*** Opening TEXT ***
Temporal: We represent age as the number of years since the cover date.
Topics: All articles published are tagged with a scientific taxonomy, indicating which topics and subjects they cover. We calculate binary similarity between the sets of topics associated with each document .
Text: We included the similarity of the recommended document text to the query document text, where text is represented as an n-gram tf-idf vector of a document's title and abstract.
Training We used query-recommendation pairs with relevance labels inferred from recommender logs, as described in Section 3.2. We held out 20% of the query articles from the training data as a validation set, and trained on the remaining 80%. The validation set was used for hyper-parameter tuning and feature selection.
For hyper-parameter tuning, LambdaMART and MART require choosing the learning rate, the number of trees, maximum leaves per tree, and minimum training examples per leaf. With LambdaMART, we used 20 leaves per tree, with at least 200 examples per leaf and a learning rate of 0.1. The number of trees (∼ 250) was determined by early stopping, again based on the validation set. The final model used was LambdaMART, optimising for NDCG@3.
*** Closing TEXT ***
### COMPLETE THE FOLLOWING
(1) Summarize the text on the recommender's features and training in two sentences.
(2) According to the text on the recommender's features and training, which hyper-parameters must be chosen for LambdaMART and MART?
*** Opening EXCERPTED DATA ***
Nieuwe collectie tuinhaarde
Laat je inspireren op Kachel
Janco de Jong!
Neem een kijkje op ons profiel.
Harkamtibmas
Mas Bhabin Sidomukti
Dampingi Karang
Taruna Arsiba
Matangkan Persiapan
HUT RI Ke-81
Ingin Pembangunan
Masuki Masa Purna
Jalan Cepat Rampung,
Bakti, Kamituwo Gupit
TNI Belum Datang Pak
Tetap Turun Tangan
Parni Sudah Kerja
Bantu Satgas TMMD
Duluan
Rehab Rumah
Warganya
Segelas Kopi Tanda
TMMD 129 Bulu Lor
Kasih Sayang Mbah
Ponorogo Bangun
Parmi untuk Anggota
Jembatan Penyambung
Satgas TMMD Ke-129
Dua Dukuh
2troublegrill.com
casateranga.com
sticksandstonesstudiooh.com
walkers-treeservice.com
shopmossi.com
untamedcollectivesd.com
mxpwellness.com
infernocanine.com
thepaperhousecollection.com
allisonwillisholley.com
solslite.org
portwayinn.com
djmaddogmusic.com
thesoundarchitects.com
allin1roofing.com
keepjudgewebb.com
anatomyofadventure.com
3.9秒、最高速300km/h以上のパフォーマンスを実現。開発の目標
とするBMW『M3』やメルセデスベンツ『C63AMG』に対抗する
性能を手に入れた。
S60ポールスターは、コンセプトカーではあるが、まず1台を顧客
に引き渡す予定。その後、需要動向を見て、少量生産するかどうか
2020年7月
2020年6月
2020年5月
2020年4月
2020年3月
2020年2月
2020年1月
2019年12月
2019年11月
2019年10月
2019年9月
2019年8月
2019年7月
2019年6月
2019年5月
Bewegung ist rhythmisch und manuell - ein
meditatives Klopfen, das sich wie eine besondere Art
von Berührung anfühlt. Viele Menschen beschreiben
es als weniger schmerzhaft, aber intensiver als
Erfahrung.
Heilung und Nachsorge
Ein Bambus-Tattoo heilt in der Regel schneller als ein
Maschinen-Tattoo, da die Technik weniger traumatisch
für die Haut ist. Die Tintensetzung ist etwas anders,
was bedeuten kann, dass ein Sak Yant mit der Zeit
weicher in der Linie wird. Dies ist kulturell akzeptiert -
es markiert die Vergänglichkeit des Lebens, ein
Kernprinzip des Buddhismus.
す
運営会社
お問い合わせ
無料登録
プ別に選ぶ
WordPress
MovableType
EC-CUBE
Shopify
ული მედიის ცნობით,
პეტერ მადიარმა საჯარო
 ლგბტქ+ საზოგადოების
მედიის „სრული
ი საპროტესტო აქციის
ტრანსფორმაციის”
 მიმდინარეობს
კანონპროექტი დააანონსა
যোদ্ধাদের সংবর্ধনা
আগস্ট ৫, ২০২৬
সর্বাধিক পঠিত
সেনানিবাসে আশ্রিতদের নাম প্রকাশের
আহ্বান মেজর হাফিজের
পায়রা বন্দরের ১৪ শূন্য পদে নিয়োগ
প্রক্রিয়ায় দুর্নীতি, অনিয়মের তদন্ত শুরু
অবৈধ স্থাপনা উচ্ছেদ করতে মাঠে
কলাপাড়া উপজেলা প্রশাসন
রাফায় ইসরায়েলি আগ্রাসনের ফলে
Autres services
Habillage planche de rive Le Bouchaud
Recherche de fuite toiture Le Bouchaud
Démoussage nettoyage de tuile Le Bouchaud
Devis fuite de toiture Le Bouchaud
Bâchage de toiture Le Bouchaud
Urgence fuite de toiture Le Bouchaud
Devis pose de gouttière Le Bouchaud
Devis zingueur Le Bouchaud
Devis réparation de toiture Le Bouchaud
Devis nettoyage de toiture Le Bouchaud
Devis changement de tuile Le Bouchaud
*** Closing EXCERPTED DATA ***
### WRITTEN ANSWERS
(1) The recommender represents a document's age as years since its cover date, compares documents by binary similarity between their sets of taxonomy topics, and measures text similarity using n-gram tf-idf vectors of each title and abstract. It was trained on query-recommendation pairs whose relevance labels were inferred from recommender logs, with 20% of query articles held out for hyper-parameter tuning and feature selection, and the final model was LambdaMART optimized for NDCG@3.

(2)
- Learning rate
- Number of trees
- Maximum leaves per tree
- Minimum training examples per leaf